A JavaScript Date also stores timezone information, and similarly will format the value it represents as local or UTC depending on what method you call.
Option 1
Use the formatting methods as they were intended, and make the last thing you do before sending the value to the server a format into a UTC string.
For Moment, that's simply calling .toISOString() on any date local or otherwise, or the .format() method after calling .utc() if you want to specify a different format.
For JS dates, that's also a .toISOString() method.
If for some reason you don't have the ability to keep the dates in local time, or can't transform to a string for the data send, you have (at least) two further options:
Option 2
Use the JS Date constructor to manually create a datetime in the local timezone, pulling the components from your UTC Moment object.
let utc = moment().utc();
let date = new Date(utc.year(), utc.month(), utc.date(), utc.hour(), utc.minute(), utc.second(), utc.millisecond());
Alternatively, get the current datetime and then set the hours and minutes as appropriate for the timezone change.

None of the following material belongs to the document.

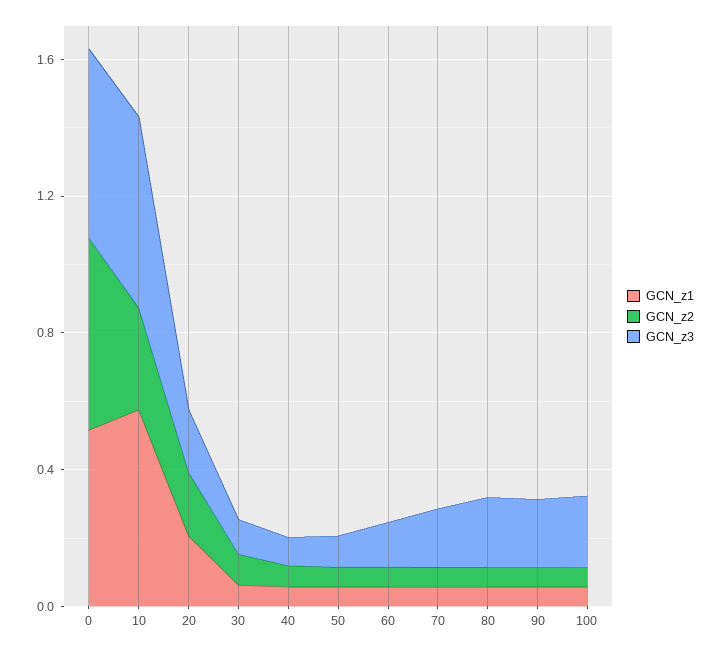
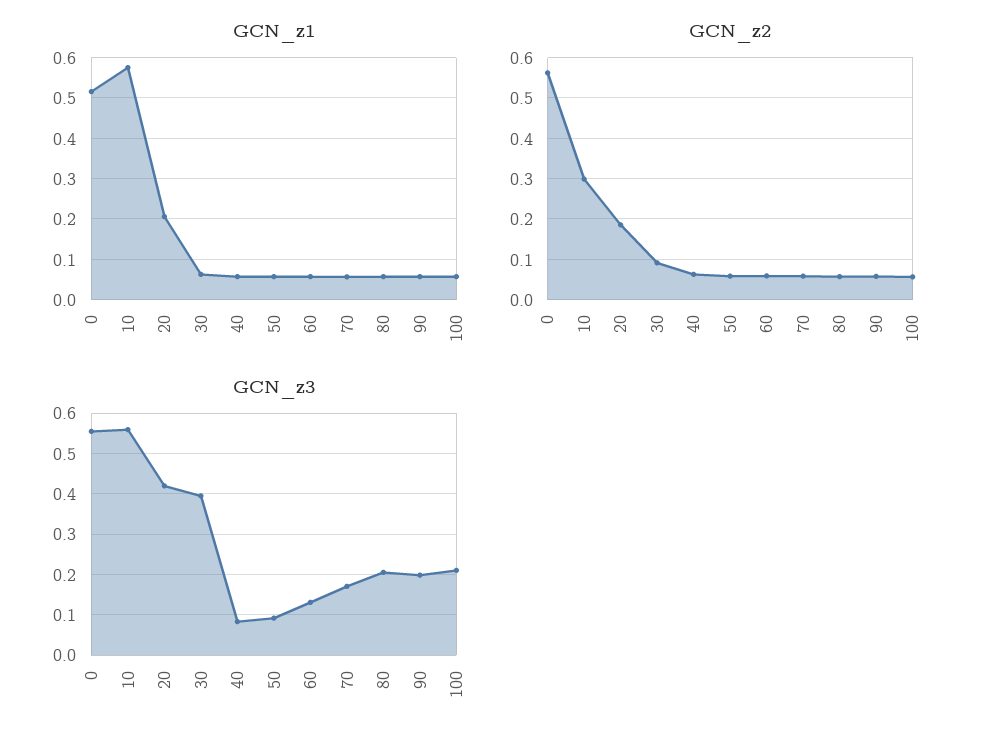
GCN_z3, 20: 0.2 -> 0.42
GCN_z3, 30: 0.1 -> 0.4

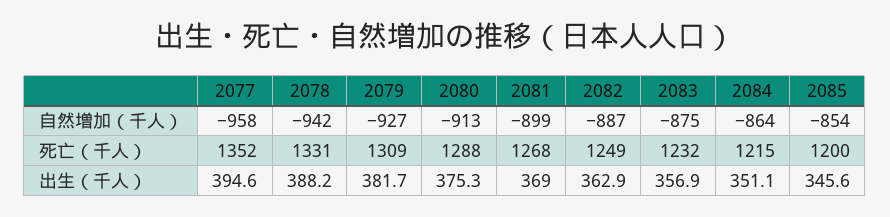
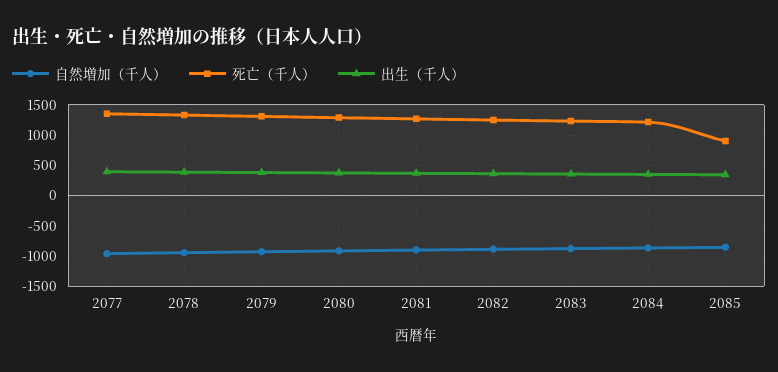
死亡（千人）, 2085: 1200 -> 900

You'll end up with a date representation of the UTC time marked as local time. This is not the correct time, as you're now offset by the time zone, but it might solve a problem in a pinch.
Option 3
Similar to option 2, this is another way to create an offset Date where UTC is marked as the local time zone.
Export the ISO string from either Moment or JS, strip off the Zulu flag at the end, and use the string constructor for Date to pull it back in.
new Date(new Date().toISOString().slice(0,-1));
Again, this is not actually the correct time and calculations against other datetimes may be incorrect. Your best option is still to send up a UTC ISO string to the server when you can.
Or simply:
Date.now
From MDN documentation:
The Date.now() method returns the number of milliseconds elapsed since January 1, 1970
Available since ECMAScript 5.1
It's the same as was mentioned above (new Date().getTime()), but more shortcutted version.